CALGARY — A law professor says the acquittal of an Alberta couple in the death of their son isn’t likely to set a legal precedent but should open a conversation about parental responsibilities.
A judge in Lethbridge, Alta., found David and Collet Stephan not guilty Thursday of failing to provide the necessaries of life in the 2012 death of 19-month-old Ezekiel.
It was the second trial for the pair. A jury convicted them in 2016 but the Supreme Court of Canada overturned the ruling and ordered a new trial.
The Stephans testified they thought their son had croup and used herbal remedies to treat him. They believed he was recovering and called for an ambulance when he stopped breathing.
Queen’s Bench Justice Terry Clackson rejected the findings of a medical examiner who said the boy died of bacterial meningitis, siding with a defence expert who said the death was caused by a lack of oxygen. He also ruled the Stephans had done everything possible to get help for their son.
David Stephan, whose father co-founded a nutritional supplement company, told reporters after the verdict that the case sets a precedent by supporting parental rights and the choice for homeopathy or naturopathy. Naturopathy is the treatment of disease without drugs.
Lisa Silver, a University of Calgary law professor, said the decision doesn’t set a template for future cases.
“With parental responsibilities and duties we may know where they lie on the outside edges, but we are fuzzy on what that means in between,” she said.
“What duties and responsibilities do we have as a parent? … I think this case opens up that discussion for sure.
“But is this case showing that (David Stephan) is absolutely right in how he thinks about herbal remedies? No.”
Silver said the general public may be unhappy with the ruling but the Crown had to prove its case.
“It’s not ‘look what happened. A child died.’ The parents do things that we don’t do, which is herbal medicine. Those two things don’t make out guilt.”
Tim Caulfield, research director of the University of Alberta’s Health Law and Science Policy Group, has been a vocal critic of alternative remedies used to treat patients who should be getting medical help. He said he’s frustrated with the verdict.
“Irrational and irresponsible behaviour put a child at risk. But this court decision is not an endorsement for pseudo-scientific beliefs or conspiracy theories. (David Stephan) is still wrong — horribly wrong — about all of that,” said Caulfield.
“It was a criminal trial, so the standard is high. I don’t think this case lowers the bar. Parents can still be found criminally responsible for failing to provide the necessaries of life.”
Juliet Guichon, a bioethicist at the University of Calgary, said the verdict should be appealed. The judge was wrong when he found that the Stephans did everything they could help their son, she said.
The trial heard that Ezekiel didn’t have routine visits with a pediatrician or family doctor, and he didn’t get standard vaccinations.
The judge also heard that David Stephan first called 911 when Ezekiel stopped breathing but declined an offer of ambulance when the child started breathing again. The father called 911 a second time, a half hour later, telling a dispatcher the boy had stopped breathing again and asked for an ambulance.

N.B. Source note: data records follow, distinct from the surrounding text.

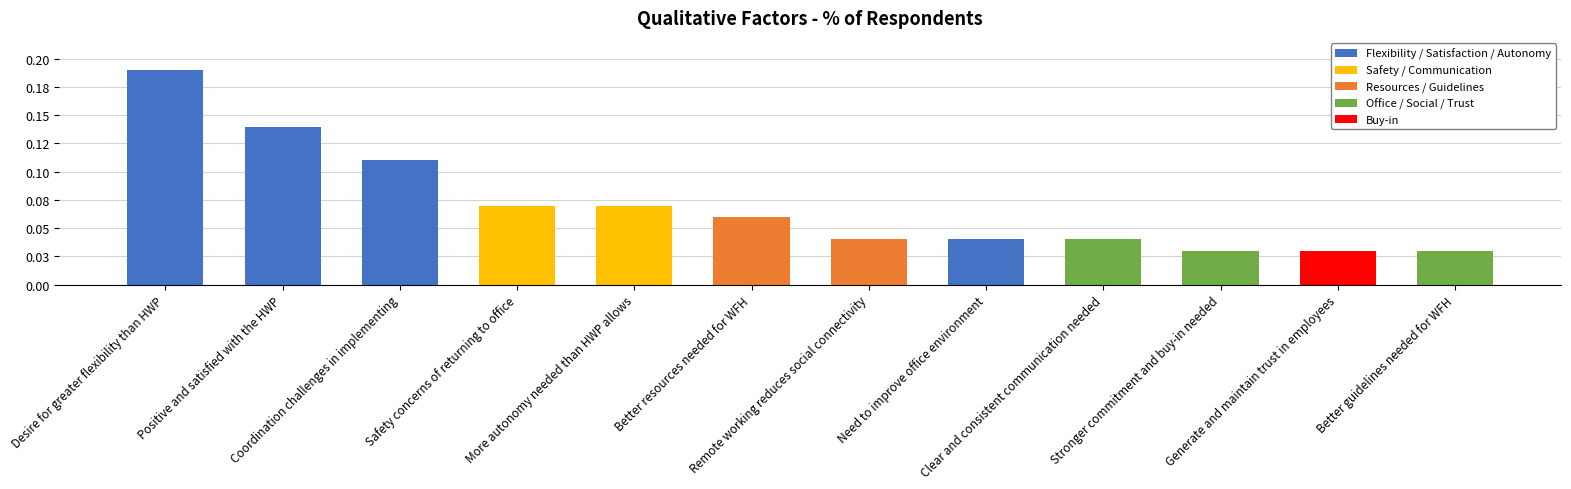

What is the difference between the second highest and minimum values?

0.1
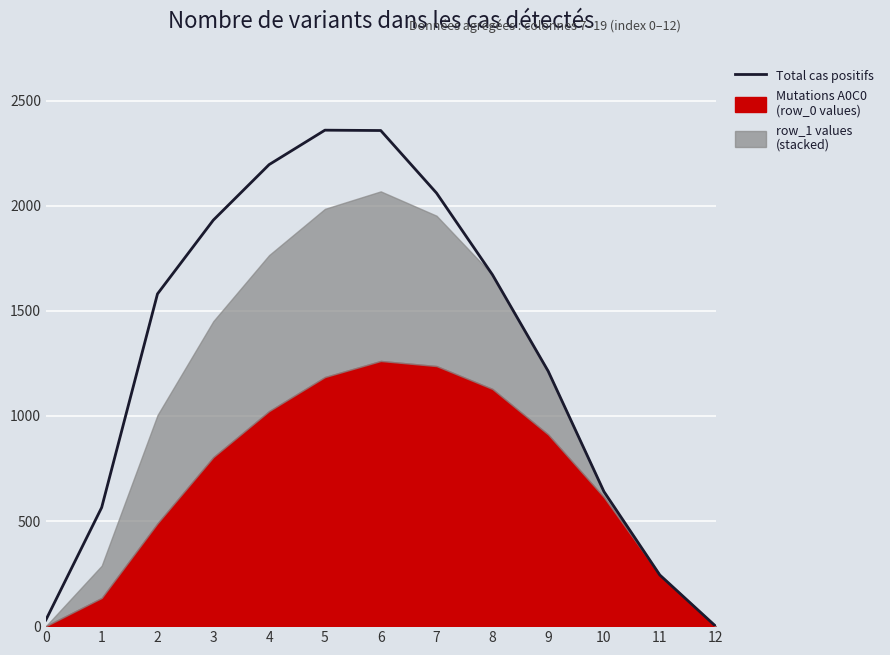

At which category does the chart reach its peak across all series?

5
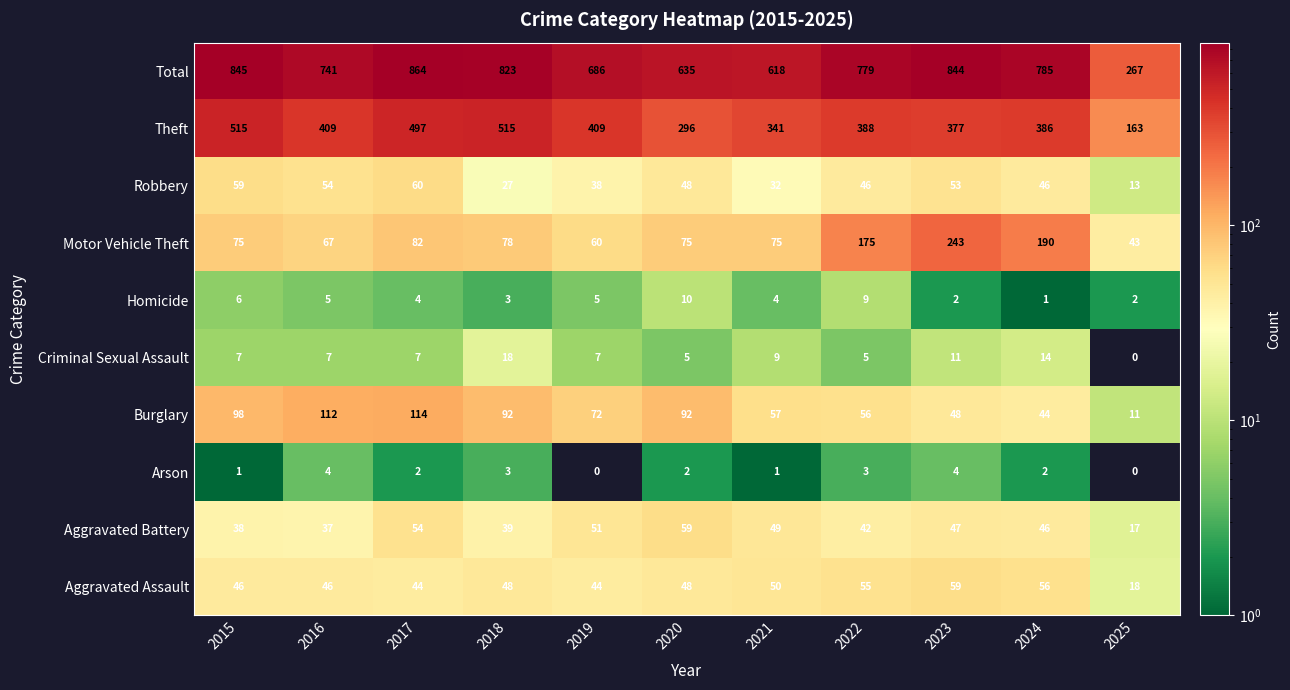

What is the sum of all Aggravated Battery values?

479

“How does a judge make such a statement? They did not do everything they could,” said Guichon. “Who calls off an ambulance when a child is not breathing? So on that basis alone, the Crown has to appeal because it’s contrary to the findings of fact.
“I think there are also problems with this judgment related to rejecting the medical examiner’s testimony. He, who did the autopsy, who was qualified to do the autopsy, was overridden.”
The Crown has said it is reviewing the judge’s ruling before it decides whether to appeal.